Creemos que es importante ayudar a los padres adoptivos a comprender que las experiencias difíciles y dolorosas vividas por sus hijos durante la primera infancia y el cambio que inicialmente representa la adopción, desvelan sentimientos profundos de rabia, de pérdida y de tristeza; que dichos sentimientos hallan canales de expresión diversos; y que el momento en el que éstos podrán salir a la luz es impredecible. La cuestión radica en contemplar que, ni la acomodación primera constituye una real adaptación –pues excluye mayoritariamente el conflicto–, ni la posterior etapa de expresión del malestar y erupción de los conflictos pone en cuestión la base de relación y la experiencia de vida conjunta habidas durante la primera etapa de acomodación. Debemos alertar a los padres para que no se dejen seducir por los cantos de sirena de la acomodación; ésta debe tener lugar; es probablemente un instinto de supervivencia sin el cual difícilmente podrían haber “tragado” el sinfín de novedades a las que deben hacer frente. Sin embargo, el hecho de situar dicha etapa como un paso previo a la real elaboración del cambio y de las pérdidas, ejerce una clara y definitiva influencia en que los padres favorezcan y propicien la capacidad de sus hijos de conectar con los aspectos difíciles y los sentimientos dolorosos.

Son harto conocidas las consecuencias psicológicas que en los niños puede tener la distancia emocional que se crea cuando los padres no pueden conectar y empatizar con los sentimientos de sus hijos. La adopción de niños que han vivido un pasado dispar, lleno de experiencias desestructurantes y habiendo establecido vínculos -a menudo enfermizos- a pequeños retazos, no facilita en absoluto la imprescindible consolidación del vínculo. Por ello, la prevención en este campo, el trabajo con padres y futuros padres adoptivos y la profundización en la comprensión de la dinámica relacional en los diversos momentos del proceso de filiación, nos parecen de suma importancia.

A modo de conclusión:

Existe cierta distancia entre “saberse adoptado” y “sentirse hijo”.

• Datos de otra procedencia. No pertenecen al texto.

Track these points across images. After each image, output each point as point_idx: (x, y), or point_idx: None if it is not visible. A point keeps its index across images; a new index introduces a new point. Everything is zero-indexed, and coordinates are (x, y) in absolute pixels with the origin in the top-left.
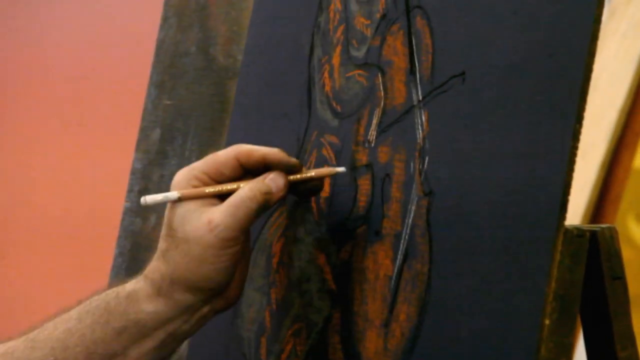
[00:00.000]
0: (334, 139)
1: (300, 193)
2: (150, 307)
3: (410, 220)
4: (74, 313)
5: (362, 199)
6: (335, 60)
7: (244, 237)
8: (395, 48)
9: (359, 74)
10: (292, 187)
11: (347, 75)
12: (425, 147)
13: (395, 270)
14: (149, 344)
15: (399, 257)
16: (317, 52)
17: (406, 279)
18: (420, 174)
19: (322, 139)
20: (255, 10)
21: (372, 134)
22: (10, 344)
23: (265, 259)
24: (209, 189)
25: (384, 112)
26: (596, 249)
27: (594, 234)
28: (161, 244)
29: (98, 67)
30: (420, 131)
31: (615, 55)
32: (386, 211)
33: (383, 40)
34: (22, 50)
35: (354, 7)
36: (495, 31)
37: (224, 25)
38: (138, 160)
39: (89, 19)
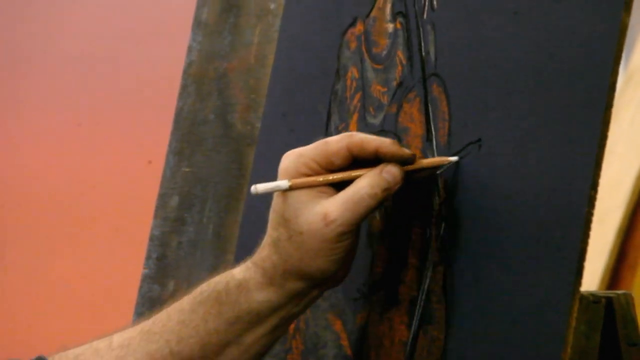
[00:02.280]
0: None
1: (413, 181)
2: (262, 296)
3: (426, 286)
4: (186, 304)
5: (379, 265)
6: (353, 127)
7: (358, 229)
8: (411, 115)
9: None
10: (406, 176)
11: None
12: (442, 214)
13: (411, 336)
14: (262, 330)
15: (415, 323)
16: (334, 119)
17: (422, 345)
18: (436, 240)
19: None
20: (272, 79)
21: (389, 200)
22: (126, 335)
23: None
24: (321, 178)
25: None
26: (612, 315)
27: (609, 300)
28: (272, 233)
29: (120, 138)
30: (437, 198)
31: (631, 122)
32: (402, 277)
33: (400, 107)
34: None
35: (370, 74)
36: (512, 99)
37: (242, 93)
38: (156, 227)
39: (107, 90)
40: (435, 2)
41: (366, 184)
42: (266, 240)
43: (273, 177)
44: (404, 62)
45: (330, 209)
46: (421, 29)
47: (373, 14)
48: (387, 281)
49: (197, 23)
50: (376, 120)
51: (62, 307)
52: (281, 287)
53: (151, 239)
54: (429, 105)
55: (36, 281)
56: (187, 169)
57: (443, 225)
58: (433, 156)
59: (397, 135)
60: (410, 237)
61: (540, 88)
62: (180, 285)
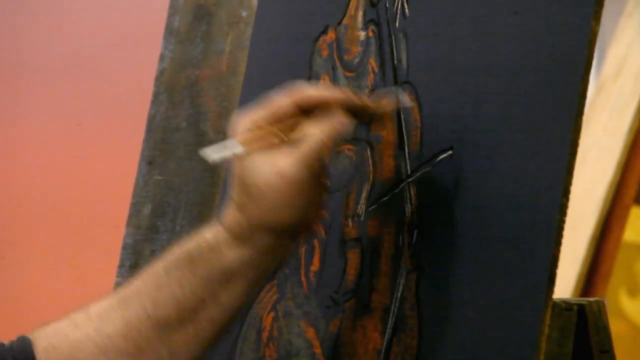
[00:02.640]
0: (323, 213)
1: (362, 124)
2: (234, 254)
3: (399, 294)
4: (160, 268)
5: (352, 273)
6: None
7: (317, 178)
8: (384, 123)
9: (348, 149)
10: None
11: (336, 150)
12: (414, 221)
13: (385, 343)
14: (237, 287)
15: (388, 330)
16: None
17: (395, 353)
18: (408, 247)
19: None
20: (245, 87)
21: (361, 208)
22: (103, 304)
23: (255, 333)
24: (275, 139)
25: (373, 186)
26: (584, 322)
27: (582, 307)
28: (234, 195)
29: (92, 147)
30: (409, 205)
31: (603, 130)
32: (375, 285)
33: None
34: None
35: (342, 82)
36: (483, 107)
37: (214, 101)
38: (129, 235)
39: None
40: (407, 10)
41: (316, 135)
42: (230, 200)
43: None
44: (376, 69)
45: (284, 166)
46: (393, 37)
47: (345, 21)
48: (360, 289)
49: (169, 31)
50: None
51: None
52: (251, 243)
53: (124, 247)
54: (401, 112)
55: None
56: (159, 177)
57: (415, 232)
58: (406, 165)
59: (369, 143)
60: (382, 245)
61: (511, 96)
62: None
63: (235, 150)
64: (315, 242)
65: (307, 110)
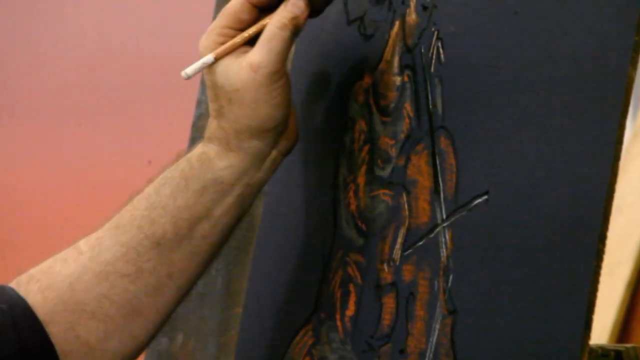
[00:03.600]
0: (359, 258)
1: (316, 9)
2: (224, 163)
3: (434, 339)
4: (150, 189)
5: (387, 317)
6: (361, 179)
7: (285, 69)
8: (419, 167)
9: (383, 193)
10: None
11: (372, 194)
12: (449, 266)
13: None
14: (229, 199)
15: None
16: (343, 171)
17: None
18: (444, 292)
19: (347, 258)
20: None
21: (397, 252)
22: (95, 235)
23: None
24: (238, 38)
25: (408, 231)
26: None
27: (618, 353)
28: (213, 106)
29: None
30: (445, 250)
31: (639, 176)
32: (410, 329)
33: (407, 159)
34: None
35: (378, 127)
36: (519, 153)
37: None
38: None
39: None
40: (442, 56)
41: (274, 20)
42: (211, 115)
43: (280, 231)
44: (412, 114)
45: (252, 58)
46: (428, 82)
47: (381, 66)
48: (395, 334)
49: None
50: (384, 173)
51: None
52: (239, 149)
53: None
54: (437, 157)
55: None
56: None
57: (451, 277)
58: (442, 209)
59: (405, 188)
60: (418, 290)
61: (546, 141)
62: (188, 338)
63: (206, 60)
64: (351, 287)
65: (265, 7)
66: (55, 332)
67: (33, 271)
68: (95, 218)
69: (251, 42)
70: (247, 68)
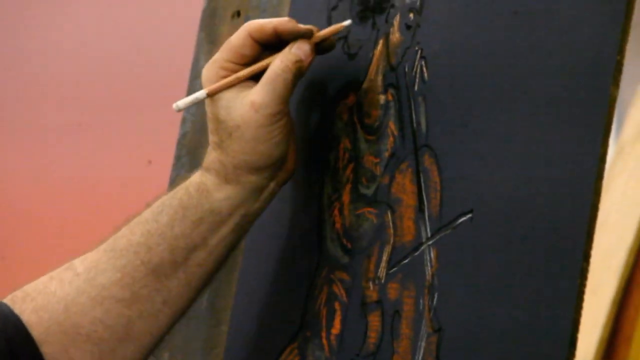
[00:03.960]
0: (344, 276)
1: (321, 53)
2: (222, 195)
3: (420, 357)
4: (148, 215)
5: (372, 336)
6: (345, 197)
7: (287, 109)
8: (404, 186)
9: (368, 212)
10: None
11: (356, 212)
12: (434, 284)
13: None
14: (226, 229)
15: None
16: (328, 189)
17: None
18: (429, 310)
19: (332, 276)
20: None
21: (382, 270)
22: (90, 257)
23: None
24: (233, 78)
25: (393, 249)
26: None
27: None
28: (213, 138)
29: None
30: (429, 268)
31: (623, 193)
32: (396, 348)
33: (392, 178)
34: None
35: (363, 145)
36: (502, 171)
37: None
38: None
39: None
40: (426, 74)
41: (278, 61)
42: (210, 146)
43: (265, 249)
44: (396, 133)
45: (254, 97)
46: (412, 101)
47: (365, 85)
48: (381, 352)
49: (191, 94)
50: (369, 191)
51: None
52: (237, 183)
53: None
54: (421, 176)
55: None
56: None
57: (436, 295)
58: (426, 228)
59: (389, 206)
60: (403, 308)
61: (530, 160)
62: (174, 356)
63: (199, 95)
64: (337, 305)
65: (267, 43)
66: (49, 352)
67: (29, 288)
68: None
69: (256, 75)
70: (249, 106)
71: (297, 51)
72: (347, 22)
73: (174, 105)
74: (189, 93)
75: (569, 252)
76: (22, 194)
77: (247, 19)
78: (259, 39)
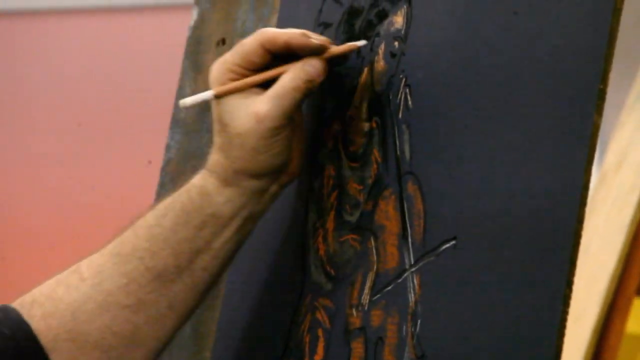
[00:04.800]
0: (328, 303)
1: (334, 67)
2: (223, 198)
3: None
4: (151, 219)
5: None
6: (330, 224)
7: (290, 121)
8: (387, 213)
9: (352, 239)
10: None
11: (340, 239)
12: (418, 311)
13: None
14: (229, 232)
15: None
16: (312, 216)
17: None
18: (412, 337)
19: (316, 303)
20: None
21: (365, 297)
22: (96, 261)
23: None
24: (240, 83)
25: (377, 276)
26: None
27: None
28: (216, 139)
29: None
30: (413, 295)
31: (606, 221)
32: None
33: (375, 205)
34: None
35: (346, 172)
36: (486, 199)
37: None
38: None
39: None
40: (410, 102)
41: (289, 78)
42: (214, 146)
43: (249, 276)
44: (380, 160)
45: (259, 108)
46: (396, 128)
47: (349, 113)
48: None
49: (175, 121)
50: (353, 218)
51: None
52: (238, 187)
53: None
54: (405, 203)
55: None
56: None
57: (419, 322)
58: (410, 255)
59: (373, 233)
60: (386, 335)
61: (513, 188)
62: None
63: (206, 95)
64: (320, 332)
65: (278, 53)
66: None
67: (37, 293)
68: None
69: (263, 84)
70: (253, 116)
71: (309, 69)
72: (362, 43)
73: (180, 102)
74: (174, 119)
75: (552, 279)
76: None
77: (232, 47)
78: (271, 49)
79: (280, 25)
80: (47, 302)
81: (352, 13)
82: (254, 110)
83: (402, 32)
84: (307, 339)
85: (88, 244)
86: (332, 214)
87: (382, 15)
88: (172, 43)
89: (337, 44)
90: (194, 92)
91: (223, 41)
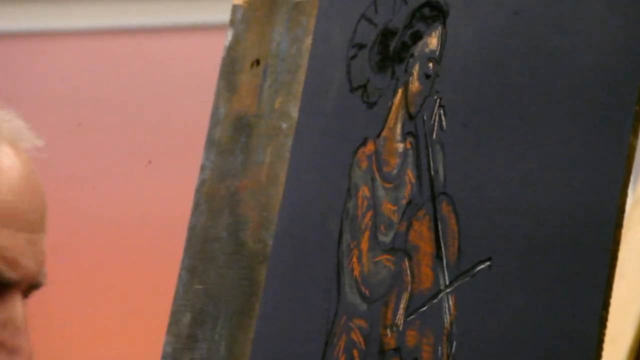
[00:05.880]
0: (362, 323)
1: None
2: None
3: None
4: None
5: None
6: (364, 245)
7: None
8: (421, 233)
9: (386, 259)
10: None
11: (375, 260)
12: (453, 332)
13: None
14: None
15: None
16: (346, 237)
17: None
18: (448, 358)
19: (350, 323)
20: (285, 196)
21: (400, 318)
22: None
23: None
24: None
25: (411, 296)
26: None
27: None
28: None
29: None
30: (448, 315)
31: None
32: None
33: (409, 225)
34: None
35: (381, 193)
36: (519, 218)
37: (253, 210)
38: (169, 344)
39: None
40: (444, 123)
41: None
42: None
43: (284, 296)
44: (413, 181)
45: None
46: (430, 149)
47: (384, 133)
48: None
49: (210, 142)
50: (387, 238)
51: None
52: None
53: (164, 356)
54: (439, 223)
55: None
56: (199, 286)
57: (454, 343)
58: (444, 275)
59: (407, 253)
60: (421, 355)
61: (548, 209)
62: None
63: None
64: (355, 352)
65: None
66: None
67: None
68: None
69: None
70: None
71: None
72: None
73: None
74: (209, 139)
75: (589, 300)
76: None
77: (266, 68)
78: None
79: (315, 46)
80: None
81: (387, 34)
82: None
83: (437, 53)
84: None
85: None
86: (367, 234)
87: (417, 37)
88: (206, 64)
89: (372, 65)
90: (229, 112)
91: (257, 62)
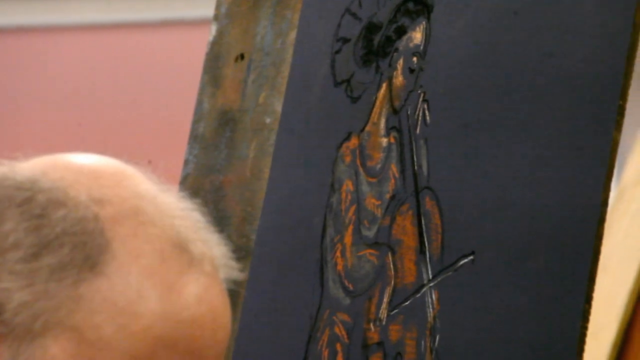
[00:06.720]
0: (345, 317)
1: None
2: None
3: None
4: None
5: None
6: (347, 239)
7: None
8: (404, 228)
9: (370, 253)
10: None
11: (358, 254)
12: (436, 326)
13: None
14: None
15: None
16: (330, 231)
17: None
18: (431, 352)
19: (334, 317)
20: (268, 192)
21: (383, 312)
22: None
23: None
24: None
25: (394, 291)
26: None
27: None
28: None
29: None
30: (431, 310)
31: (624, 236)
32: None
33: (393, 220)
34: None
35: (365, 188)
36: (505, 212)
37: (238, 205)
38: None
39: None
40: (428, 118)
41: None
42: None
43: (267, 291)
44: (397, 175)
45: None
46: (414, 144)
47: (367, 128)
48: None
49: (194, 137)
50: (370, 233)
51: None
52: None
53: None
54: (422, 218)
55: None
56: None
57: (438, 337)
58: (427, 269)
59: (390, 248)
60: (405, 350)
61: (532, 203)
62: None
63: None
64: (338, 346)
65: None
66: None
67: None
68: None
69: None
70: None
71: None
72: None
73: None
74: (192, 134)
75: (571, 294)
76: None
77: (250, 62)
78: None
79: (299, 40)
80: None
81: (371, 28)
82: None
83: (421, 48)
84: (326, 354)
85: None
86: (351, 228)
87: (401, 31)
88: (189, 58)
89: (356, 59)
90: (213, 107)
91: (242, 56)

La acomodación es probablemente un primer paso en toda relación válida (valiosa) y necesaria en los seres humanos; puede entenderse como un signo de salud mental, en el sentido de que alude al contacto con la realidad que posee quien llega a un “mundo” desconocido. ¿Cómo seríamos recibidos por quienes nos acogen, estando totalmente en sus manos, si actuásemos manifestando todo nuestro malestar y el miedo? En cuanto existe cierta conciencia del otro, éste es un mecanismo de defensa -sano- que se pone en marcha. Ahora bien, la experiencia de relación de muchos de los niños adoptados es usualmente sólo la de acomodación; es probable que en su pasado no hayan tenido la oportunidad de ir más allá, por lo tanto su modo de relación con el otro es básicamente en función del otro.

Las figuras parentales son decisivas en el proceso de individuación: ¿quién soy yo?, ¿dónde estoy yo?, ¿qué es “yo”? Los padres son los principales responsables, depositarios, gestores de lo que “yo” representa para sus hijos pequeños desde que nacen. En los niños adoptados este proceso de individuación está maltrecho y son sus padres quienes, con su capacidad de respeto por el “tiempo” propio del menor en la adaptación y la elaboración, dando cabida a todas sus etapas, podrán contribuir a repararlo y reencaminarlo. Ello sólo es posible si adoptan a su hijo completo, con su pasado, con sus vínculos a trozos y con su forma de ir integrando todo lo que implica ser hijo.